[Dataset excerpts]
-----

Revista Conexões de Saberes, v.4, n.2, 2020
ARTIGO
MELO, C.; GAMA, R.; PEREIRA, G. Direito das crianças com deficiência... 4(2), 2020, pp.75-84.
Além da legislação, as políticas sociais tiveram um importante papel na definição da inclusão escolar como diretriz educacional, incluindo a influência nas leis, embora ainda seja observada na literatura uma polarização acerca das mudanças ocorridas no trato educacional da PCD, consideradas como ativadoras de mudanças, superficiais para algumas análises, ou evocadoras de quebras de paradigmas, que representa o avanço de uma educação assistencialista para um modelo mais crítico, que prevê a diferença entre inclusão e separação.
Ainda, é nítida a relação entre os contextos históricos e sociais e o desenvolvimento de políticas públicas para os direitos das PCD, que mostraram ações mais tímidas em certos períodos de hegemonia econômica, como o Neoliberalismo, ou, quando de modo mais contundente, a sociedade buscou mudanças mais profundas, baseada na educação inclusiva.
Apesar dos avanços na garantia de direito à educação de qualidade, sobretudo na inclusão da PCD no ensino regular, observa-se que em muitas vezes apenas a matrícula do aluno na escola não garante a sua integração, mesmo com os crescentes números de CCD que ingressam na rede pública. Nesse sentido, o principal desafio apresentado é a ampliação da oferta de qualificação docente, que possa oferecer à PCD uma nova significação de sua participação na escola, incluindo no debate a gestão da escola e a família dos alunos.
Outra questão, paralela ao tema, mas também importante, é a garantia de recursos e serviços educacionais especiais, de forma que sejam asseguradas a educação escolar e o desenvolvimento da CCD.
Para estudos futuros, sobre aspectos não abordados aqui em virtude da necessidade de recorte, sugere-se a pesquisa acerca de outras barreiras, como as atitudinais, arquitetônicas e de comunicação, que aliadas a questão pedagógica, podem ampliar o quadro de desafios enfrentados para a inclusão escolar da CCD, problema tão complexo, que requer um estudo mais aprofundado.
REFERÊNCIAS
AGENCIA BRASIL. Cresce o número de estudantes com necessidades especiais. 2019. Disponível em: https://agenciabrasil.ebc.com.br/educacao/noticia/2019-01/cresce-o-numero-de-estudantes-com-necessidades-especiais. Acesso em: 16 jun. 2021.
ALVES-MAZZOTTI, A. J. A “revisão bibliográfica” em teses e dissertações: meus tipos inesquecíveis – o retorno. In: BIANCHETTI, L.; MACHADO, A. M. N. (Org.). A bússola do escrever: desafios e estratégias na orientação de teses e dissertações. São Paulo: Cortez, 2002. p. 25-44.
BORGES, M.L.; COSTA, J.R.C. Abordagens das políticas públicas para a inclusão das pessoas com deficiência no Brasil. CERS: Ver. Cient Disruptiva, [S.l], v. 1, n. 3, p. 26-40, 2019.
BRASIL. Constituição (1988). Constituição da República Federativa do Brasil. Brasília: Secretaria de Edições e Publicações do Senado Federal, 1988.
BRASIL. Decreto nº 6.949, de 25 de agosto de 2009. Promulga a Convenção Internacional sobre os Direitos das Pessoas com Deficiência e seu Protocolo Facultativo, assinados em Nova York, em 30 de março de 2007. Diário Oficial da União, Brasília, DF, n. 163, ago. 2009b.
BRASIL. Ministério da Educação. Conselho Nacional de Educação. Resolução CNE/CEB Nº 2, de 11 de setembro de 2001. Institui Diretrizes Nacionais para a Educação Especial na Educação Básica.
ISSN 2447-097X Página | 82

-----

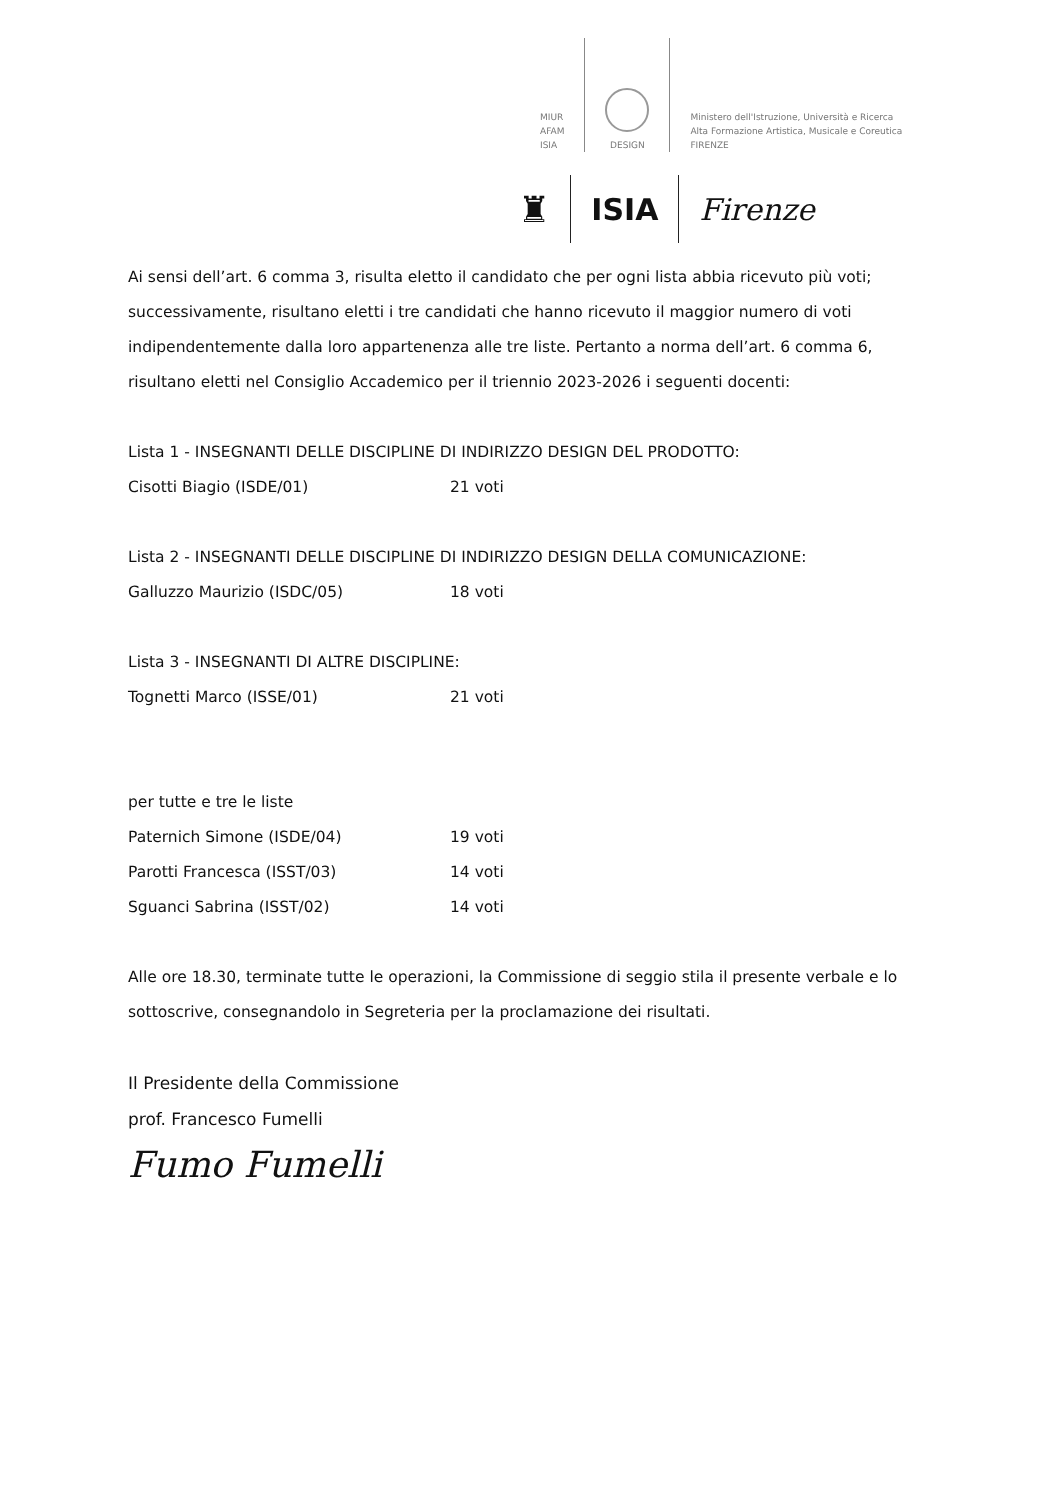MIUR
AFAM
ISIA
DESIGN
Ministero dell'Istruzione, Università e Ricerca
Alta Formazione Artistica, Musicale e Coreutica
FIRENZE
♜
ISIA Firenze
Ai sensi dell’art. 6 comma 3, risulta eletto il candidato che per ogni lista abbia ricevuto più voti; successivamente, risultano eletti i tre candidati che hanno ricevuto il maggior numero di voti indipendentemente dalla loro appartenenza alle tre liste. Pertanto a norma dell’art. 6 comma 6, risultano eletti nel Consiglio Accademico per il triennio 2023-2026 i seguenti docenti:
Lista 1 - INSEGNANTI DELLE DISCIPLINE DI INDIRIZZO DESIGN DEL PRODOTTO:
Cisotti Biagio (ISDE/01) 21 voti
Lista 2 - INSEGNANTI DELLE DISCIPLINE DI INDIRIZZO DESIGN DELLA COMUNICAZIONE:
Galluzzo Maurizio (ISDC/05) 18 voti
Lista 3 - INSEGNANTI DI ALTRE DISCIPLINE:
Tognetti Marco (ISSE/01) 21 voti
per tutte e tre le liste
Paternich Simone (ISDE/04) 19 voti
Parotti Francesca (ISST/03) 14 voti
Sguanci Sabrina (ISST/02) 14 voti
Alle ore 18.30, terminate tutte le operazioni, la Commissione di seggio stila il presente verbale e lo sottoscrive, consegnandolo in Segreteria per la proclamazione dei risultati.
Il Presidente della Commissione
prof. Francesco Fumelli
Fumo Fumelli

-----

• WORK REQUIRED: Look above for the line with "Revista Conexões de Saberes, v.4, n.2, 2020" and the line with "MELO, C.; GAMA, R.;". Write out those two lines and all the lines between them, exactly, and no others.

• TASK OUTPUT:
Revista Conexões de Saberes, v.4, n.2, 2020
ARTIGO
MELO, C.; GAMA, R.; PEREIRA, G. Direito das crianças com deficiência... 4(2), 2020, pp.75-84.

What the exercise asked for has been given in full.